◆ **Exercise brief**
Reproduce the material between the lines holding "Which category has" and "What is the spread", inclusive, leaving out the pictures.

----- Entries provided -----

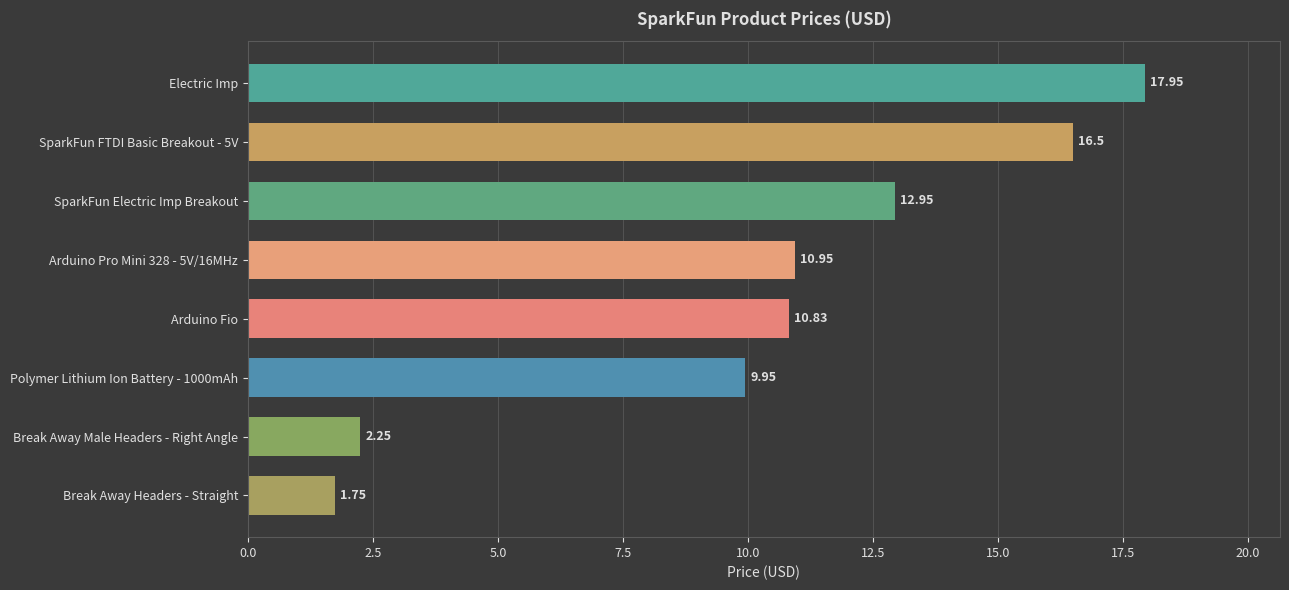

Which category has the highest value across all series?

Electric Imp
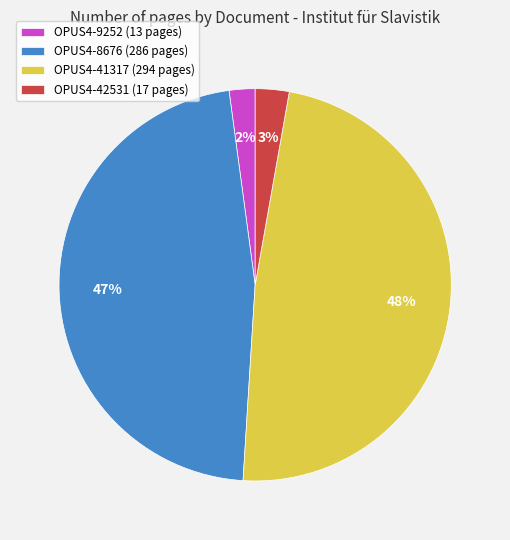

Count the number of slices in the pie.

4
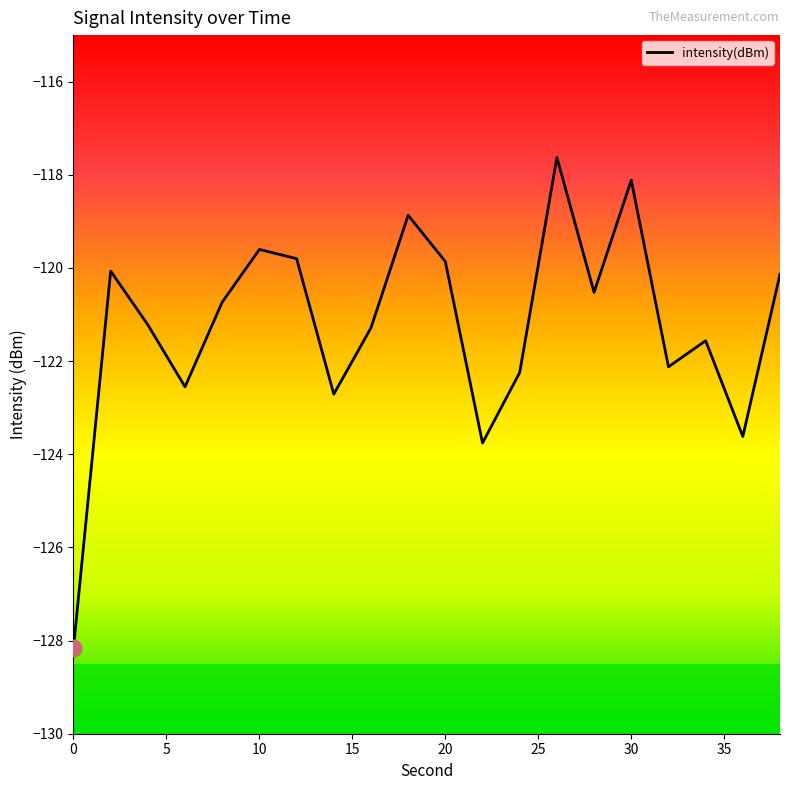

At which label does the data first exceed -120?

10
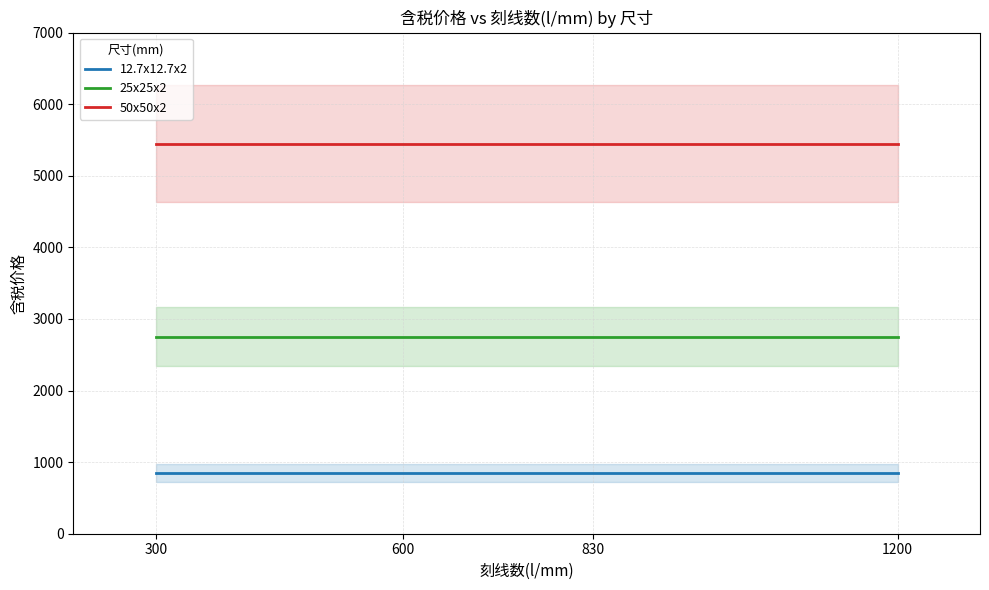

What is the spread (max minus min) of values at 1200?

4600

-----
----- Entries provided -----

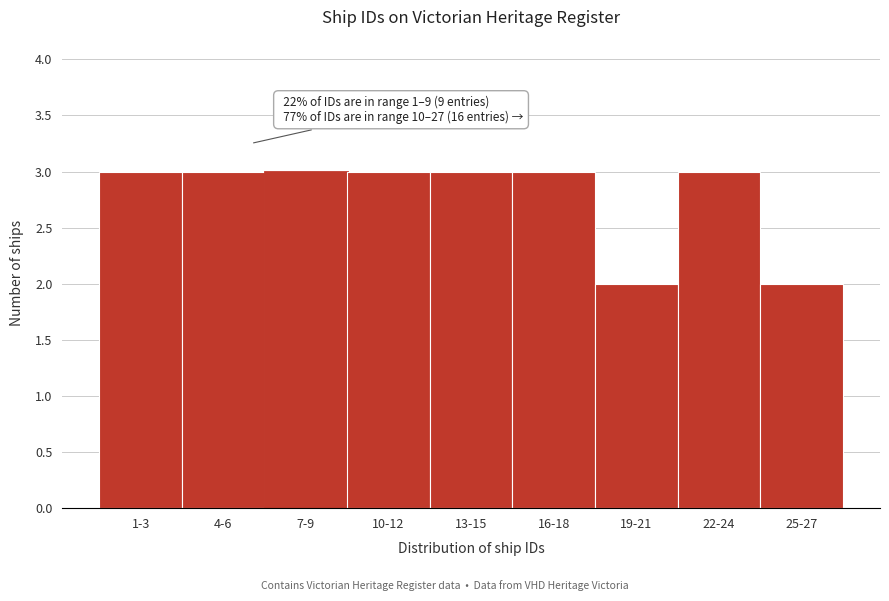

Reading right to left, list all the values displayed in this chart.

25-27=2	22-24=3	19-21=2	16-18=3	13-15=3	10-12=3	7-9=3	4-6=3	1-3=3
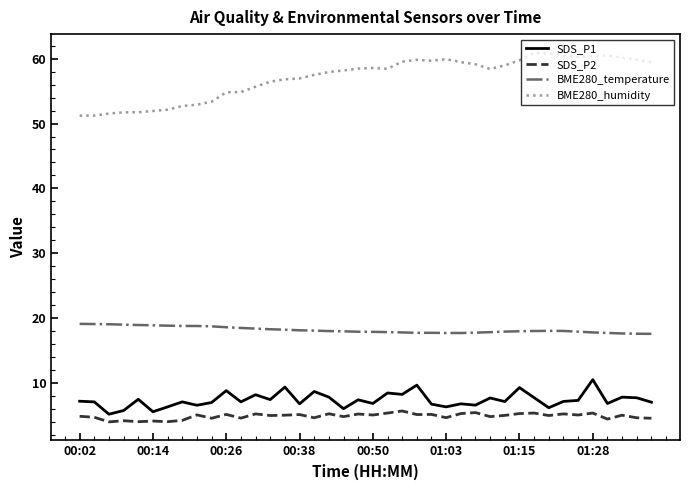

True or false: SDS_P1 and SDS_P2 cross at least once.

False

-----
----- Entries provided -----

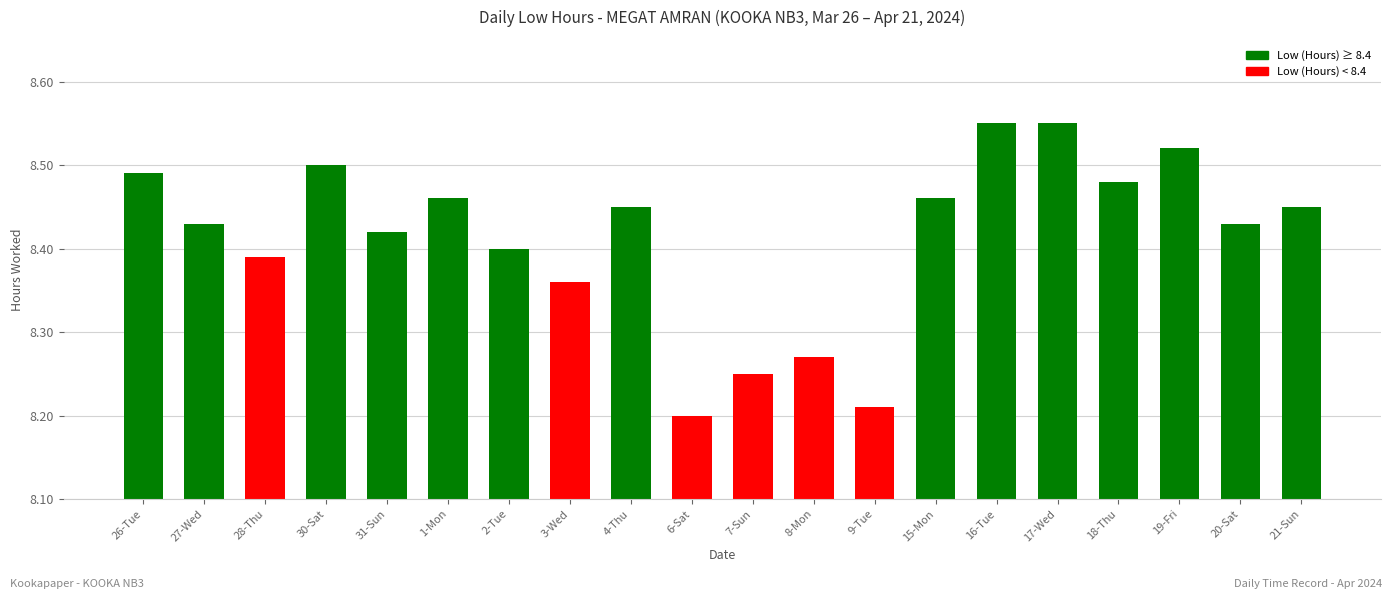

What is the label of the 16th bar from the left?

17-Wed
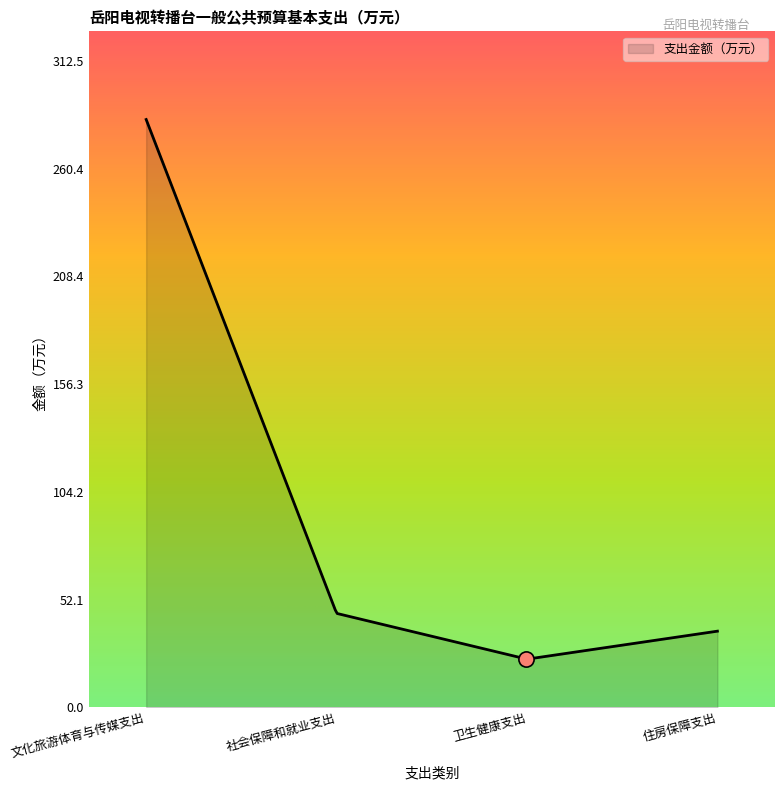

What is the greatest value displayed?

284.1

-----

◆ **Your solution**
Which category has the highest value across all series?

Electric Imp

Count the number of slices in the pie.

4

At which label does the data first exceed -120?

10

What is the spread (max minus min) of values at 1200?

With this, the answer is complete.